Preview Mode Links will not work in preview mode

Oct 5, 2024

Europa nie uwierzyła politykom PiS, że w Polsce trwa polowanie z nagonką na polityków opozycji i to z wykorzystaniem rzekomo nielegalnej prokuratury. Marcin Romanowski, były wiceminister sprawiedliwości, stracił immunitet Zgromadzenia Parlamentarnego Rady Europy i znowu usłyszy zarzuty w śledztwie dotyczącym korupcji w Funduszu Sprawiedliwości. Inna sprawa, że polityk Suwerennej Polski nie bardzo chciał się bronić na posiedzeniu w Strasburgu. Wyjechał z Francji, czyli w praktyce się poddał.
Jak słyszymy, nawet niektórzy delegaci Rady Europy z frakcji , do której należy Platforma Obywatelska, mieli wątpliwości, czy konieczny jest areszt dla Romanowskiego — a prokuratura chce go zapakować za kratki. Skoro jednak Romanowski bronić się nie chciał, to nie rzucili się Rejtanem. 
Teoretycznie już za tydzień Romanowski może siedzieć, choć twórcy „Stanu Wyjątkowego” Kamil Dziubka i Dominika Długosz mają wątpliwości, czy rzeczywiście do tego dojdzie. Zamknięcie Romanowskiego byłoby jednak symbolem podczas zaplanowanego na przyszłą sobotę kongresu PiS. Jarosław Kaczyński chce dokonać roszad w partii, marginalizując partyjnych dziadersów, takich jak Macierewicz, oraz polityków, którym nie ufa — w tym Szydło i Morawieckiego.

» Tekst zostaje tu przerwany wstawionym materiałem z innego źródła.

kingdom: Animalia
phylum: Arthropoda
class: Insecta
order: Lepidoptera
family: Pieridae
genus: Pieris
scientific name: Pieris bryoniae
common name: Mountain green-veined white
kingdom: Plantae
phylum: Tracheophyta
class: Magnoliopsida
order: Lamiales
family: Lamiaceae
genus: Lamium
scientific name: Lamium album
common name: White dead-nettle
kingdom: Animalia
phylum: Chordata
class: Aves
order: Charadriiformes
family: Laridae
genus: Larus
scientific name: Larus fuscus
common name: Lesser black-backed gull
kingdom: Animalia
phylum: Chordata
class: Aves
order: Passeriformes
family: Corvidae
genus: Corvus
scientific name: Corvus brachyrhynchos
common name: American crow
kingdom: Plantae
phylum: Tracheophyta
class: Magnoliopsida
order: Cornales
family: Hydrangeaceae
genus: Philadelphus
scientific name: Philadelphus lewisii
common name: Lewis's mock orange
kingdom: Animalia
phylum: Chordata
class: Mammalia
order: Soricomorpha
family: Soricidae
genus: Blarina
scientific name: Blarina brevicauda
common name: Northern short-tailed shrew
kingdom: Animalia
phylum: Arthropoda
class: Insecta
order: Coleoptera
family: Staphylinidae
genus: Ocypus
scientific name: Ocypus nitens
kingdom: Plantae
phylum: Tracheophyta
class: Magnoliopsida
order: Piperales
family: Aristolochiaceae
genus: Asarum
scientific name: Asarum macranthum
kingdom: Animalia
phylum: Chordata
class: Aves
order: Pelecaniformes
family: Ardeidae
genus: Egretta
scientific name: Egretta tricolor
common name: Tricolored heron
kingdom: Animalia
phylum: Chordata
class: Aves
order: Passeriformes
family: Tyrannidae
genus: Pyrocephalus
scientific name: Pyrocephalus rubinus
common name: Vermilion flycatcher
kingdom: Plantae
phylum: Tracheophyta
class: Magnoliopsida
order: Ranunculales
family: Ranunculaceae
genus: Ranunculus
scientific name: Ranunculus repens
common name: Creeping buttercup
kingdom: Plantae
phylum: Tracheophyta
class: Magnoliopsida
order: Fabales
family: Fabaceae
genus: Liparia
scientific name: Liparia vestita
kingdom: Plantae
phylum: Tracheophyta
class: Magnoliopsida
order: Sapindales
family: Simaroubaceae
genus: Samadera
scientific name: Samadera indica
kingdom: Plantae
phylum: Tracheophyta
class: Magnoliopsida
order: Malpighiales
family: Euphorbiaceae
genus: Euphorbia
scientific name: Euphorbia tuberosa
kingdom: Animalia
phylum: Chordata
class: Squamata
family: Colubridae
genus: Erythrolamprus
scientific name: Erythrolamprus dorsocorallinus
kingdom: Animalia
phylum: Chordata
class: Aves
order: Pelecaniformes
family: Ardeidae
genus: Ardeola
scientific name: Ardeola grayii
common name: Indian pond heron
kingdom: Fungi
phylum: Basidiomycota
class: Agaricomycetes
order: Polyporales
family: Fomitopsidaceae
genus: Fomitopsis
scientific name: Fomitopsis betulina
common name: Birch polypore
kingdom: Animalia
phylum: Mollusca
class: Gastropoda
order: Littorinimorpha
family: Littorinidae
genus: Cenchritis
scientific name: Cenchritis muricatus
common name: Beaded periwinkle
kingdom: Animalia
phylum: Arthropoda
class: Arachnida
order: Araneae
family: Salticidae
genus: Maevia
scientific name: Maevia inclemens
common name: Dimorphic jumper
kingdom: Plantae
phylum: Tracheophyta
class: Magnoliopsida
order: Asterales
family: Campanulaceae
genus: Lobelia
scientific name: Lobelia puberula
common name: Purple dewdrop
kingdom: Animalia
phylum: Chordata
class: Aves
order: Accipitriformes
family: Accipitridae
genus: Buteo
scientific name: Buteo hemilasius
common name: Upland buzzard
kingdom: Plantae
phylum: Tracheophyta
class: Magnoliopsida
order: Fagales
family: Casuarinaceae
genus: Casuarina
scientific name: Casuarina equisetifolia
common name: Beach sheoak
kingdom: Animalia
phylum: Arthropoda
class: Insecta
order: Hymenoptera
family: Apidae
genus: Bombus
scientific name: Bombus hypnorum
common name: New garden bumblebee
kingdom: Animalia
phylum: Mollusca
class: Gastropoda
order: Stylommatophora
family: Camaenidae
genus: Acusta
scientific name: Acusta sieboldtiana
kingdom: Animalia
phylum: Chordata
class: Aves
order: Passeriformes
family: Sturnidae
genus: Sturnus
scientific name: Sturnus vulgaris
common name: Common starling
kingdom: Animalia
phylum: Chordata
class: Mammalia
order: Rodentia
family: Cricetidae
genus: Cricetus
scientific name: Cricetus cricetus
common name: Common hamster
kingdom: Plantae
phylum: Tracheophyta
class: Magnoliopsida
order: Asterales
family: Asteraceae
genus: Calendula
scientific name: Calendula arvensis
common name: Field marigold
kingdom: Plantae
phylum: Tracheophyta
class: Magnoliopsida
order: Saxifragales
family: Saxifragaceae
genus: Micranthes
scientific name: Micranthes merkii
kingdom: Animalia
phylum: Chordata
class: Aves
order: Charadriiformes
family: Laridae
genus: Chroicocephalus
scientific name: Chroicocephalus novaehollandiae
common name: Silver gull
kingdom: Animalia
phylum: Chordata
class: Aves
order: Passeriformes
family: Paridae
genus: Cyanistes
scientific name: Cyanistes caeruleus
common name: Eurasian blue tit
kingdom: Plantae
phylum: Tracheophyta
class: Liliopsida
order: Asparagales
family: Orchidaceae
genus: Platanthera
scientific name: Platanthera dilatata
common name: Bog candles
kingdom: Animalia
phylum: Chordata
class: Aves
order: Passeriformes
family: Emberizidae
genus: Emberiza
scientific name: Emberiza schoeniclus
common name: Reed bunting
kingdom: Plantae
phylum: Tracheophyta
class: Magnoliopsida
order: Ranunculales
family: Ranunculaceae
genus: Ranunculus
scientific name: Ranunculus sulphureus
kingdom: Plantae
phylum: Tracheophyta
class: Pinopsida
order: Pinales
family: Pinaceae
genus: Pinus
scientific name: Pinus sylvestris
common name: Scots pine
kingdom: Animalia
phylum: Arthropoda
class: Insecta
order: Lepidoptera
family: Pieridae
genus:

To będzie cel skrywany, bo formalnie Kaczyński zwołuje towarzyszy, żeby pokazać swą siłę — w tym dokończyć akwizycji Suwerennej Polski. Ludzie Morawieckiego — spodziewając się marginalizacji swego lidera, którego Kaczyński podejrzewa o planowanie rozłamu — zaczęli mocno atakować kongresowe plany. Chodzi zwłaszcza o zjednoczenie z ziobrystami, którzy przez dwie kadencje wspólnych rządów szukali haków na Morawieckiego, Dworczyka i i innych ludzi z frakcji premierowskiej. Oczywiście prezes postawi na swoim — na tyle siły jeszcze ma. Ale wątpimy, czy pełna pacyfikacja „morawieckich” jest jeszcze możliwa — były premier podobno szacuje swe wpływy na 30 szabel w klubie PiS. To znaczy, że gdyby Kaczyński przesadził w pasji pacyfikacyjnej, to ekipa Morawieckiego byłaby w stanie stworzyć w Sejmie własny klub. Z naszych rozmów w PiS wynika jedno — wielu polityków uważa, że Morawiecki wszedł już na ścieżkę rozstania z PiS. Sam prezes sformułował takie oskarżenie pod adresem swego dawnego pupila podczas ostatniego spotkania z szefami okręgów terenowych PiS. Pytanie tylko, kiedy to rozstanie nastąpi oraz czy Morawiecki wyjdzie z własnej woli, czy da się wyrzucić Kaczyńskiemu. Prawie się wzruszyliśmy — taki PiS, jak w latach 2015-2023, kończy się na naszych oczach.